I Had A Dream
by Paul Revere and the Raiders
by N/A
I had a dream
I had a dream
Had myself a dream today
The same one
Havin' it most every day now
Since you been gone
Wake up in the mornin' and I find
You're not in my room
You're in my mind
Suddenly the sun has lost its shine
Baby, baby, baby
I had a dream
I had a dream
I had a dream
I had a dream
Had myself a dream tonight
The same one
Havin' it most every day now
Since you been gone
All alone upon a mountain high
Lookin' at your pictures in the sky
Turned around and looked into your eyes
Baby, baby, baby
I had a dream
I had a dream
How do you tell someone you made a mistake when they won't even talk to you? How do you tell them that the things you said weren't really the things you meant? That if there was a way you could take them back, or if you could undo it all you would without a moment's hesitation?

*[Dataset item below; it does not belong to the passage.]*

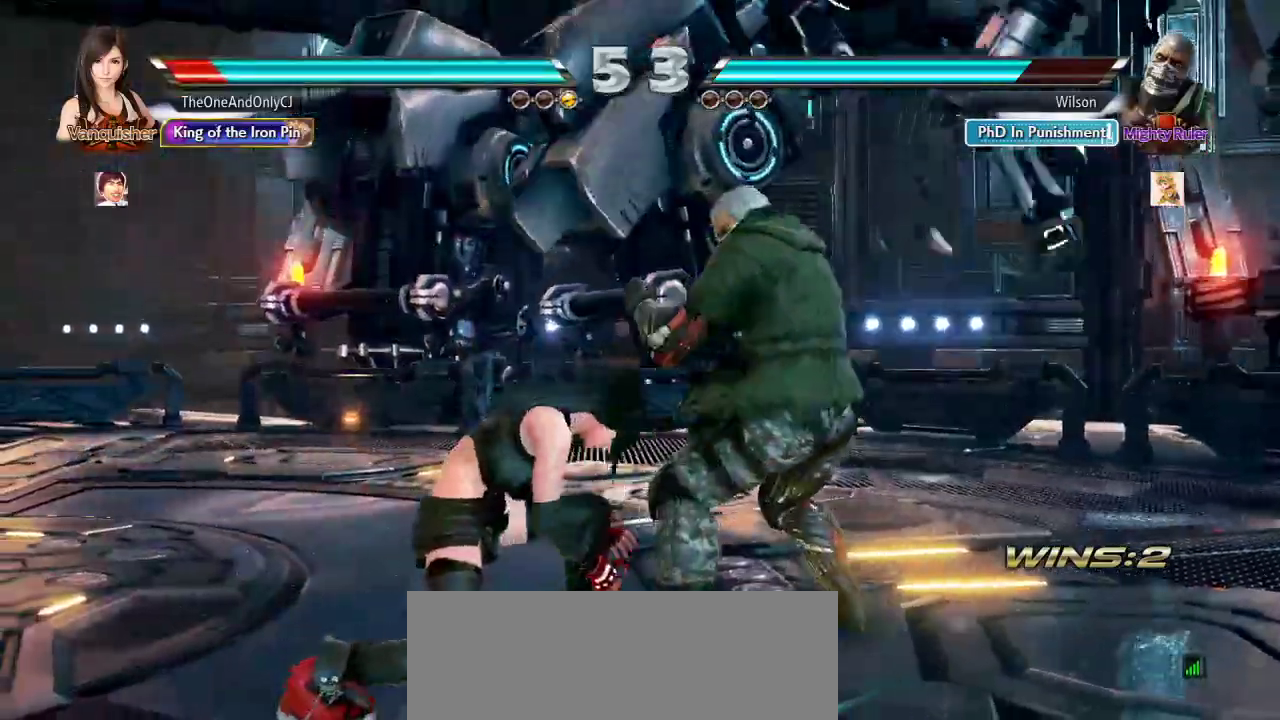
{"dt_ms": 500, "buttons": [], "left_stick": "down-right", "events": [[50, "left_stick", "left"], [133, "left_stick", "center"], [217, "left_stick", "down"], [283, "left_stick", "center"], [450, "left_stick", "down-right"], [467, "TRIANGLE", "down"], [500, "TRIANGLE", "up"]]}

I don't know how we got to the place that we did. A place that would allow both of us to hurl words at the other that were meant to hurt far more than any physical blows would have. How do you begin to apologize for having issued insults only someone harboring a deep hatred of someone could have said?
If I harbor guilt at what I said to Abby, far worse was hearing what she had to say to me. I don't think until that night I realized that she felt jealousy toward Danijela and my feelings for her. I know we've talked about her, the life we had, and she has to realize that my wife's death couldn't change my feelings for her anymore then it could change those for my children. It doesn't mean I can't have similar feelings for her, and as angry as I felt, I knew in my heart the love I felt for her was still there.
I hate thinking about those first weeks when Abby barely looked at me, let alone spoke. If I entered a room she would find a reason to leave and perhaps even worse was seeing her relationship with Carter starting to develop. I didn't want to wish bad things on them, bad things on her, but how could I not if there was still hope for us?
It took time but Abby and I finally found a way to move past what had happened between us. I think we both realized that neither of us really wished the other any ill will, and the words we'd spoke were ones of anger and nothing more. As we found a way to forgive we also found our way back to our friendship and I think that in itself was the one thing I had missed the most. I want Abby to be happy, and if this is what it takes then I can live with it, and whatever happens from here happens, only time will tell if anything more comes of it. In the meantime, well, I can dream can't I?